Hi,
I have the latest version of Tesseract and leptonica 1.74.4, ran the command
training/lstmtraining --model_output /home/ibr/latest_leptonica_4/lstmf_old_jpn/jpn \
--continue_from /home/ibr/latest_leptonica_4/jpn_tune/extracted/jpn.lstm \
--traineddata /home/ibr/latest_leptonica_4/lstmf_jpn_lep4/jpn/jpn.traineddata \
--old_traineddata /home/ibr/latest_leptonica_4/jpn_tune/original_traineddata/jpn.traineddata \
--train_listfile /home/ibr/latest_leptonica_4/jpn_tune/jpn.training_files.txt \
--max_iterations 18000
then the command :
training/lstmtraining --stop_training \
--continue_from /path/to/fine_tune/results/lang_checkpoint \
--traineddata /path/to/starter_traineddata/lang.traineddata \
--model_output /paht/to/new/tuned_lang.traineddata/lang.traineddata
to create the traineddata file, yet I found that the accuracy of the official "best_traineddata" is better that what I got, I saw on this ocr group and some comments of GitHub that too many iterations don't give you best results, so I was wondering what is the optimal iterations to get the best results?

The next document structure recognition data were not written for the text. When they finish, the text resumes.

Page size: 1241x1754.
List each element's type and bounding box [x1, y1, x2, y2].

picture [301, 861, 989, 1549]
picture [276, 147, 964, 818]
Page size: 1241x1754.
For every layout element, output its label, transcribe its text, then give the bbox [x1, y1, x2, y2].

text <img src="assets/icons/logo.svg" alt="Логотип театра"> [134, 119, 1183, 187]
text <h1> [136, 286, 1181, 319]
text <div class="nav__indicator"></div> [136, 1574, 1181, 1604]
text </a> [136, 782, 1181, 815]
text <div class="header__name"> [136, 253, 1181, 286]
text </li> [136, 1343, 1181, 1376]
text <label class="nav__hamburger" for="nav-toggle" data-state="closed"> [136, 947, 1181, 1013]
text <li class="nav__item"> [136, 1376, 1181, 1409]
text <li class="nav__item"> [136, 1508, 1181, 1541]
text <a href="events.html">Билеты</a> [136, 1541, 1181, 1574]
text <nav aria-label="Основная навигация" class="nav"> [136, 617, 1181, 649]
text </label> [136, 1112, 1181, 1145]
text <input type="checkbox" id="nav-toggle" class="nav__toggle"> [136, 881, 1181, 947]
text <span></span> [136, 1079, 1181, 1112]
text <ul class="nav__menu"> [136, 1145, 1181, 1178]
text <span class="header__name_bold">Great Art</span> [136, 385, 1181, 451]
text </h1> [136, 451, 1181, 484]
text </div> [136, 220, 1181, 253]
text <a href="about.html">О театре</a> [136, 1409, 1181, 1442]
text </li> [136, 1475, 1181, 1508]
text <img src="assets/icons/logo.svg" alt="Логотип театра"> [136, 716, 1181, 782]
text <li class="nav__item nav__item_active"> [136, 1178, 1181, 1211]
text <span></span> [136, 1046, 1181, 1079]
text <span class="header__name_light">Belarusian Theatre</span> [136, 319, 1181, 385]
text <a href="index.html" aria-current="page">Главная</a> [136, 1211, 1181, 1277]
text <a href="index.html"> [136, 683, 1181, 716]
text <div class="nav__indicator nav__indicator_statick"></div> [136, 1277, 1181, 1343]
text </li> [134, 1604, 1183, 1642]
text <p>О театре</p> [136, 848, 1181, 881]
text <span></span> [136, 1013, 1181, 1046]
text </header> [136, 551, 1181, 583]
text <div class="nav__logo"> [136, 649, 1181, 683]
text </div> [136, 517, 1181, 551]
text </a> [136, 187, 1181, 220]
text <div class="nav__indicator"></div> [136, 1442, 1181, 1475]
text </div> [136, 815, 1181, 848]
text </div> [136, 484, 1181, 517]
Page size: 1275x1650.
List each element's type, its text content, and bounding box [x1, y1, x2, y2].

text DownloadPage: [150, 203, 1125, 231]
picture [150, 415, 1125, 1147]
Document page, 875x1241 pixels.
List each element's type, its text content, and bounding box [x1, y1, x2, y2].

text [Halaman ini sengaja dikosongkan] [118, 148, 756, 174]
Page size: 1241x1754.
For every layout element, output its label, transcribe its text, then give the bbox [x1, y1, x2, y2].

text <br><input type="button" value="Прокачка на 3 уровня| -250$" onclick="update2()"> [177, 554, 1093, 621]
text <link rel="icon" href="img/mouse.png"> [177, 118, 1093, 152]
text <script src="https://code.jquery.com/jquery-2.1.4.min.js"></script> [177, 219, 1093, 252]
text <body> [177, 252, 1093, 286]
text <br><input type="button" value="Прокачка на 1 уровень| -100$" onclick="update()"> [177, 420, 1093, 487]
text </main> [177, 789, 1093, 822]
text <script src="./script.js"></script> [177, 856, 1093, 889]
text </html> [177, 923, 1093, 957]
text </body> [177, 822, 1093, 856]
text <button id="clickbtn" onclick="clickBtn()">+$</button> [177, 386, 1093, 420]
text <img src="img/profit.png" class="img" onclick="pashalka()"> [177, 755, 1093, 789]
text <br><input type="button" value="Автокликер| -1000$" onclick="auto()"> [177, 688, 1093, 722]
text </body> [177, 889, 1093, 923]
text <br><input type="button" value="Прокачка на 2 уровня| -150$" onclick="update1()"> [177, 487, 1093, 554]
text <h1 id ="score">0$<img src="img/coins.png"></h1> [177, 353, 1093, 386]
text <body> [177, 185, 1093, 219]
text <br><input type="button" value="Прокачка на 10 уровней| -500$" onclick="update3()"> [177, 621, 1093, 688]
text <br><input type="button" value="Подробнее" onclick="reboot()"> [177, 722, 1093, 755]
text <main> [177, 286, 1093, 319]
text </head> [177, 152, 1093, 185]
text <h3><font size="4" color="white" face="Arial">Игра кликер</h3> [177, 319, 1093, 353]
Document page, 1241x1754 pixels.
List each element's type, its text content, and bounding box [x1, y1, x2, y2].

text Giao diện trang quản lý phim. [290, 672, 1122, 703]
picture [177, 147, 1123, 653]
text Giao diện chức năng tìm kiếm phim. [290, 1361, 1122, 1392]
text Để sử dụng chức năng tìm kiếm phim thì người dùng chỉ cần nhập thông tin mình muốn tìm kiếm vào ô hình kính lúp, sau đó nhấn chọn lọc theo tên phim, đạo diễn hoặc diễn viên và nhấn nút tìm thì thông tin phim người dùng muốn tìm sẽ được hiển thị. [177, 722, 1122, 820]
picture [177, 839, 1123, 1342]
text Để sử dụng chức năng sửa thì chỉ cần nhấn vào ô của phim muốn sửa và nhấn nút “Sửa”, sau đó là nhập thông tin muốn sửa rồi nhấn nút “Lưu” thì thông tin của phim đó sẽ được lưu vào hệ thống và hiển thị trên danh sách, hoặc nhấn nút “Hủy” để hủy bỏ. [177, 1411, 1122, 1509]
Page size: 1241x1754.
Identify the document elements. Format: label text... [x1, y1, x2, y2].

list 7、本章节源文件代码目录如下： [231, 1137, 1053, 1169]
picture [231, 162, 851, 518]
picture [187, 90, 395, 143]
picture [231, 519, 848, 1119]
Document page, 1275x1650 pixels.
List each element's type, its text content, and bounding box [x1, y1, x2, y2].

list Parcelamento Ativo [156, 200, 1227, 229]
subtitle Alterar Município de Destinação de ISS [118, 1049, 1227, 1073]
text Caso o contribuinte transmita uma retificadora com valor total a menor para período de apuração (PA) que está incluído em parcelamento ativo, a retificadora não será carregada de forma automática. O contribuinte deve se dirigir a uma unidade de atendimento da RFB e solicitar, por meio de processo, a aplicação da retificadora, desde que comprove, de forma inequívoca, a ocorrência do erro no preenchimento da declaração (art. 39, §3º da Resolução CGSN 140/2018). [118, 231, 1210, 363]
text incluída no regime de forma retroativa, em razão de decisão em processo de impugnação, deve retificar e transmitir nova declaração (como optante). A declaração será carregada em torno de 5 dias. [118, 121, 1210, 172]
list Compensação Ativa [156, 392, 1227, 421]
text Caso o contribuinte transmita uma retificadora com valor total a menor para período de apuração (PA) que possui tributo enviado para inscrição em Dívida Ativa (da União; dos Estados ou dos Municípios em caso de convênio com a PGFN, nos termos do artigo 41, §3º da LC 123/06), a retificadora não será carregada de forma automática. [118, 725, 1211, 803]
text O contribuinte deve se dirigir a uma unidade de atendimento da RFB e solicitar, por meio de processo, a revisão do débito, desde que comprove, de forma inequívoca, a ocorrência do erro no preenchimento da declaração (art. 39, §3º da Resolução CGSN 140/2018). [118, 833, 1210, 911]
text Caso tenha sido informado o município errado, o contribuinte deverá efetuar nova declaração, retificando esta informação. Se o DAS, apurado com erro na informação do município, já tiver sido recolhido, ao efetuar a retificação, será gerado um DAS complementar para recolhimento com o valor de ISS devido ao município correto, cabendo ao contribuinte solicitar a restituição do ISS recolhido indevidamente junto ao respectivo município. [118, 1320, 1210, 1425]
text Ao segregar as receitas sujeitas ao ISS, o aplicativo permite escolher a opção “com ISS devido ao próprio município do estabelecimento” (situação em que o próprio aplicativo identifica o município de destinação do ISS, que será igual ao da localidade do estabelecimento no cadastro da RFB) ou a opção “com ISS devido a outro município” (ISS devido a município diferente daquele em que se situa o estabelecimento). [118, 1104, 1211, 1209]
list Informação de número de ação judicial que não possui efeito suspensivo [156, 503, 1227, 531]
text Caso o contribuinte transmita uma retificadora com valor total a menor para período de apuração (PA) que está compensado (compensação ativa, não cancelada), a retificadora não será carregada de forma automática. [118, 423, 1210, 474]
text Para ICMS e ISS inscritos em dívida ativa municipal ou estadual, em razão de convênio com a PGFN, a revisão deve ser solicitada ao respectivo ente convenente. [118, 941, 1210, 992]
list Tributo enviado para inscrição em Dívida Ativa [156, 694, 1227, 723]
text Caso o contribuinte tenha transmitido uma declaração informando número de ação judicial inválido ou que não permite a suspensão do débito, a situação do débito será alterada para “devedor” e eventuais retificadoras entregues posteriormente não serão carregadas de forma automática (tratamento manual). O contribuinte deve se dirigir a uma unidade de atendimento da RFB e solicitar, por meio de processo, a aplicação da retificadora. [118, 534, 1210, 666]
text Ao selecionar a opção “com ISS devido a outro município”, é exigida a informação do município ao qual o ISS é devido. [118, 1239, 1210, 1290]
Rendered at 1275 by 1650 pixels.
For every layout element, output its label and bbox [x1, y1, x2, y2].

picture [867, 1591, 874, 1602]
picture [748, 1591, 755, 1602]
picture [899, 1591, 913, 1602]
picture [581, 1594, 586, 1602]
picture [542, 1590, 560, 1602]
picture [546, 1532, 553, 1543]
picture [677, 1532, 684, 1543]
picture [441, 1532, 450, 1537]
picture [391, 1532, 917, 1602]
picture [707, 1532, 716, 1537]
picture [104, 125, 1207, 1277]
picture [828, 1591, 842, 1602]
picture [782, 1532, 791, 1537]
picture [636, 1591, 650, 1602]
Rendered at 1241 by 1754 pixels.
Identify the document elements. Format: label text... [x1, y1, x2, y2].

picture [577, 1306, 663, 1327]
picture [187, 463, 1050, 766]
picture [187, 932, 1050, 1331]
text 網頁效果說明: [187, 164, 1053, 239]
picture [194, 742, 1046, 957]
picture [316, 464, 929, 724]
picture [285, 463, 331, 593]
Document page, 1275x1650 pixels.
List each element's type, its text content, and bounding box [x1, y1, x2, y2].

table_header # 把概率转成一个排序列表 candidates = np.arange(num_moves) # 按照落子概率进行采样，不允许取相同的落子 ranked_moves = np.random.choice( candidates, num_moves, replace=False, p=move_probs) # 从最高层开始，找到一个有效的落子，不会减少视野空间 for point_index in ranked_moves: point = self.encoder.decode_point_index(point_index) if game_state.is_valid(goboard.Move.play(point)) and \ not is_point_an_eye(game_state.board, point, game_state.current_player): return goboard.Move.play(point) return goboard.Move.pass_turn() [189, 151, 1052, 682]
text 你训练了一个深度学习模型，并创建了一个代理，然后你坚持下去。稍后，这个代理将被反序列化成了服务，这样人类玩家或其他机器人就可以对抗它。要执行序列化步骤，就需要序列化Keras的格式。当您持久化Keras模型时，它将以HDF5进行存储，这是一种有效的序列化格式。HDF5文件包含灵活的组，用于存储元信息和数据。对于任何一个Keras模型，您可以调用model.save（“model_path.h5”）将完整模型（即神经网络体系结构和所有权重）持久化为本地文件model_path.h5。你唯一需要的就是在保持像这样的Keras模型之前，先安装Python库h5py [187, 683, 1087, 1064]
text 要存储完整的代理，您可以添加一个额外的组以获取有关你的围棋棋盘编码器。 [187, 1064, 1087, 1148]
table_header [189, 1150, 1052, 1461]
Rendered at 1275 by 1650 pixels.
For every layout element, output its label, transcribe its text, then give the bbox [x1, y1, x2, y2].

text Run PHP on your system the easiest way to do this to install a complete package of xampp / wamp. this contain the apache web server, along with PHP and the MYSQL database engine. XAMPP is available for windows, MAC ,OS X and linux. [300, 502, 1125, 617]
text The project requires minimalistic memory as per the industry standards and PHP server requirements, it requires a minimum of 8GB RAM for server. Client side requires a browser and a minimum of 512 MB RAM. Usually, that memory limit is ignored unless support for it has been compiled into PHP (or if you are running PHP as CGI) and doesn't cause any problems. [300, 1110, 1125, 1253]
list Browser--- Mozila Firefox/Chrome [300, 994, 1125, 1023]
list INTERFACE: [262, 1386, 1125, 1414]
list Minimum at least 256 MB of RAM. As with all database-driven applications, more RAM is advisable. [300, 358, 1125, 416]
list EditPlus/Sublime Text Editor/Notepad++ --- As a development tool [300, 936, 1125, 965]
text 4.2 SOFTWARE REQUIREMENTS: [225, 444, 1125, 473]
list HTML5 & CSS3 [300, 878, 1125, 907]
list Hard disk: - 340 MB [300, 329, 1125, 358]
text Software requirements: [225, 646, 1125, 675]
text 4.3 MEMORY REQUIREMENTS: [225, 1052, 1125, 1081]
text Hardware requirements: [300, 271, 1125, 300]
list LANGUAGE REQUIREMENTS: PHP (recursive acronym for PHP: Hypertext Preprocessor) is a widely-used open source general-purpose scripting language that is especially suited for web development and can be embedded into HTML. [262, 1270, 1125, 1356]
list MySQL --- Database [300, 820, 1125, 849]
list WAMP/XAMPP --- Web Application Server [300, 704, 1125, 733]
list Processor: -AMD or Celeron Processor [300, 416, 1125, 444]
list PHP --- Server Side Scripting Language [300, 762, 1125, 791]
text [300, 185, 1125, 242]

the first command above is from, Fine Tune for +_ few characters, what are the commands for "Fine Tuning Impact"? I tried the command :
training/lstmtraining --model_output ~/tesstutorial/impact_from_small/impact \
--continue_from ~/tesstutorial/engoutput/base_checkpoint \
--traineddata ~/tesstutorial/engtrain/eng/eng.traineddata \
--train_listfile ~/tesstutorial/engeval/eng.training_files.txt \
--max_iterations 1200
but what is the next commands?
Thanks